GitLab app settings

This section of the configuration file is mainly used to define the global settings for the whole GitLab application.

The first settings you will encounter are mainly for the web server component (Unicorn). You can specify which FQDN to use for the hostname, the port on which to listen to, and whether to use HTTPS:

    host: localhost
port: 80
https: false

You can set the port to 443 and HTTPS to true if you want to use HTTPS. If you have a different ssh_host in your setup, you can specify it as well (If you want Git-SSH to run on the same server, that you don't need to specify this):

    ssh_host: ssh.host_example.com

Furthermore, if you want to use relative URLs (/mygitlab/ for instance):

  relative_url_root: /gitlab

You can also change the option regarding which OS-user to use for running the web server processes:

user: git

The next setting is about dates and times, and you can specify the timezone to be used throughout the entire application:

 time_zone: 'UTC'

The next bundle of settings handles email. You can disable GitLab's use of email entirely or specify who the sender and the subject, among other things:

email_enabled: true
email_from: [email protected]
email_display_name: GitLab
email_reply_to: [email protected]
email_subject_suffix: ''

The next setting determines whether new users can create groups (be careful, as existing users retain this privilege).

**PROVIDED DATA:**
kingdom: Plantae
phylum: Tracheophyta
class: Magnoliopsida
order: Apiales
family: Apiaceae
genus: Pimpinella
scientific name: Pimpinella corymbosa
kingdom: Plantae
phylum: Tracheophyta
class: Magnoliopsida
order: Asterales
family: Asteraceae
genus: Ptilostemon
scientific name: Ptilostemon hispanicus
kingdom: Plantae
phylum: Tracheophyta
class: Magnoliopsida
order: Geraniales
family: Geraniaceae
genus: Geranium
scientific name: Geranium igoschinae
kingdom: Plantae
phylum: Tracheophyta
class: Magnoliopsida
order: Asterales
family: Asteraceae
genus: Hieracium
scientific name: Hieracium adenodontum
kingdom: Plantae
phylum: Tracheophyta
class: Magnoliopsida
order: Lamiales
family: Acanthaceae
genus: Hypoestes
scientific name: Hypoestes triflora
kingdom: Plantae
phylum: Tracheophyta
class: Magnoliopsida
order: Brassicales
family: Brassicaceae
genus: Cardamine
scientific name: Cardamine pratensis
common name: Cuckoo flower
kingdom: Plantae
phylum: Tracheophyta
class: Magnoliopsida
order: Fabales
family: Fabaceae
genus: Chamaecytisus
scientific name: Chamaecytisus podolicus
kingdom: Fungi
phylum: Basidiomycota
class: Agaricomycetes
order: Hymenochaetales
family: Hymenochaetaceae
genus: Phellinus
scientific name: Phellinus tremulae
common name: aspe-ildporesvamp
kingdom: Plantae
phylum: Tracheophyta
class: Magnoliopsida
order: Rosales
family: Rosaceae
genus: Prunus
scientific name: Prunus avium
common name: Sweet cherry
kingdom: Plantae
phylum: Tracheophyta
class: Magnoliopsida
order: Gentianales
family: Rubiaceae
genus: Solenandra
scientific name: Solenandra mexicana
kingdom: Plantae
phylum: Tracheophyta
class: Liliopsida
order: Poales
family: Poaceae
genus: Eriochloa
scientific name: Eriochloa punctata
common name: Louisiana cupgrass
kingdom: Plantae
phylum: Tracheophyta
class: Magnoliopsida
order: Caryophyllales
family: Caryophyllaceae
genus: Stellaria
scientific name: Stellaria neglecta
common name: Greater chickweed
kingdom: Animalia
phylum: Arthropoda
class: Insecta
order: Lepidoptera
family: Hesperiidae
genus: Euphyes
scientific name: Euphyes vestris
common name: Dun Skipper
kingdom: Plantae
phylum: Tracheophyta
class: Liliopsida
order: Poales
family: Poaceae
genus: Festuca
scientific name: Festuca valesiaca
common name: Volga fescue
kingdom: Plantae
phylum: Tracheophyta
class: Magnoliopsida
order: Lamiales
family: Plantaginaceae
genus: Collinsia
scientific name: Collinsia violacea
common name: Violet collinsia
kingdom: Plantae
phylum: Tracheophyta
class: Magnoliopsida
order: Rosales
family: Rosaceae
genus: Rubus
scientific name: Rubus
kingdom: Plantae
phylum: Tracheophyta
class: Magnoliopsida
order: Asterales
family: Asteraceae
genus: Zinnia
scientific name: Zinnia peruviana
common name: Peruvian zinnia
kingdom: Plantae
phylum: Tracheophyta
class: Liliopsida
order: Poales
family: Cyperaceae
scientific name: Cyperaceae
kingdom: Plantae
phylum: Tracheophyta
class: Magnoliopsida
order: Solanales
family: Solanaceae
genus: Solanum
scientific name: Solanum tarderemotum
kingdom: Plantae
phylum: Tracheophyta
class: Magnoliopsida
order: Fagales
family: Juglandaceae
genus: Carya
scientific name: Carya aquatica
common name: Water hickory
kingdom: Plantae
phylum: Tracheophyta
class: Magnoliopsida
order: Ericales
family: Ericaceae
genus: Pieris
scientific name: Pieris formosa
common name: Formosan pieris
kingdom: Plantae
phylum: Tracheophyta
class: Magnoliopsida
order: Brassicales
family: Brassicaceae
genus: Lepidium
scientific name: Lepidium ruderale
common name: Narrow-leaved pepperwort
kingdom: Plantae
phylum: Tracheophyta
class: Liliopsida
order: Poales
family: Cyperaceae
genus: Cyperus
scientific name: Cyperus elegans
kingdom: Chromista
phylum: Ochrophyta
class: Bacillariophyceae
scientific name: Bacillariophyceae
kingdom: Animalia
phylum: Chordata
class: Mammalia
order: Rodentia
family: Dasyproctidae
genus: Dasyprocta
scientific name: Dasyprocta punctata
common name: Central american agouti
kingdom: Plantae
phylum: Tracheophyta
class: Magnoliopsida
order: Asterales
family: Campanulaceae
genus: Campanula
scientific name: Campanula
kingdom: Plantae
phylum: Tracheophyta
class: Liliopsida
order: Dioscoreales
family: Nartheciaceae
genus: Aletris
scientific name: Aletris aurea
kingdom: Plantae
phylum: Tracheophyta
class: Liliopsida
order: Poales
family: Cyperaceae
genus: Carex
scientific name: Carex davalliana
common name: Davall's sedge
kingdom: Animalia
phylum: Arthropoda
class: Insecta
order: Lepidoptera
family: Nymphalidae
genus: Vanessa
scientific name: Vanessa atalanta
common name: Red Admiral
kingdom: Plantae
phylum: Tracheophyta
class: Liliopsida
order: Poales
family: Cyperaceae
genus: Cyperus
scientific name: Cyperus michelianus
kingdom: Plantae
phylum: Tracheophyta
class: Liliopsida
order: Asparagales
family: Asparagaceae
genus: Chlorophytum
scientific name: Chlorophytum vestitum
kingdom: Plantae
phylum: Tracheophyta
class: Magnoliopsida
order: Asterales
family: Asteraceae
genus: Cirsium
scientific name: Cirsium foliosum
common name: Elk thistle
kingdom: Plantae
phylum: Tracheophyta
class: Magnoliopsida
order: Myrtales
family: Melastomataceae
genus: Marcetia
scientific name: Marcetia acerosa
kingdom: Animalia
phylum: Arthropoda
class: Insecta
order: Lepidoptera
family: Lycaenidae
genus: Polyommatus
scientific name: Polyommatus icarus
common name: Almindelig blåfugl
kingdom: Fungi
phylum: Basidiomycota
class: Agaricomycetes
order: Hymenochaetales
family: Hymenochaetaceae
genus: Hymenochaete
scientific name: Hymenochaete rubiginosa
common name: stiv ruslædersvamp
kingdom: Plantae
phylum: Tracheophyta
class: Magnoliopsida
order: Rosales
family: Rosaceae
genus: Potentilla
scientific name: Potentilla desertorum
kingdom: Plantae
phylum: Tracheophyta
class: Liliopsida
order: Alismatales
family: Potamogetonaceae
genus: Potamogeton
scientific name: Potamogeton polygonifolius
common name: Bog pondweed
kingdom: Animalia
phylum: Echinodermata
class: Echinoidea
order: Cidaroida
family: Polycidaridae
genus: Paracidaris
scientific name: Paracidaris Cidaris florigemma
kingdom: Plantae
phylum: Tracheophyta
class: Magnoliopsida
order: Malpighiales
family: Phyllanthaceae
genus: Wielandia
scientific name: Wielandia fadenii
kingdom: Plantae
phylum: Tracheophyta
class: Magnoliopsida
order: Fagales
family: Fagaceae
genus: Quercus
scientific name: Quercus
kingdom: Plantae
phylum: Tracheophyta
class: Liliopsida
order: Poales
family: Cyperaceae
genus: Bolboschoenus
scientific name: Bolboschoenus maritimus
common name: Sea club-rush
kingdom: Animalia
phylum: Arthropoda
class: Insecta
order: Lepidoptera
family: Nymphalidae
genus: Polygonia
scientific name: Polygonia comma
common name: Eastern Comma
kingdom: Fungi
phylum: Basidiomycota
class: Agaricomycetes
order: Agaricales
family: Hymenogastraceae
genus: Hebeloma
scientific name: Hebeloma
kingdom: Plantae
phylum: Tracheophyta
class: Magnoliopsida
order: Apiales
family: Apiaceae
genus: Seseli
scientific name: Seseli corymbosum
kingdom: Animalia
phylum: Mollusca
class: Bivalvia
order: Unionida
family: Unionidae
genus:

**REQUIRED WORK:**
**a)** Decide whether each statement agrees with the GitLab app settings page, answering yes or no and quoting the deciding words of the text. (i) The example configuration sets the port to 443. (ii) A separate ssh_host need not be specified when Git-SSH runs on the same server. (iii) The timezone setting applies throughout the entire application.
**b)** Reproduce a passage from the GitLab app settings page, beginning at the words "The next setting is" and stopping after the words "retain this privilege).".

**ANSWERS PER TASK:**
**a)**
(i) No: "port: 80"
(ii) Yes: "If you want Git-SSH to run on the same server, that you don't need to specify this"
(iii) Yes: "you can specify the timezone to be used throughout the entire application"

**b)**
The next setting is about dates and times, and you can specify the timezone to be used throughout the entire application:

 time_zone: 'UTC'

The next bundle of settings handles email. You can disable GitLab's use of email entirely or specify who the sender and the subject, among other things:

email_enabled: true
email_from: [email protected]
email_display_name: GitLab
email_reply_to: [email protected]
email_subject_suffix: ''

The next setting determines whether new users can create groups (be careful, as existing users retain this privilege).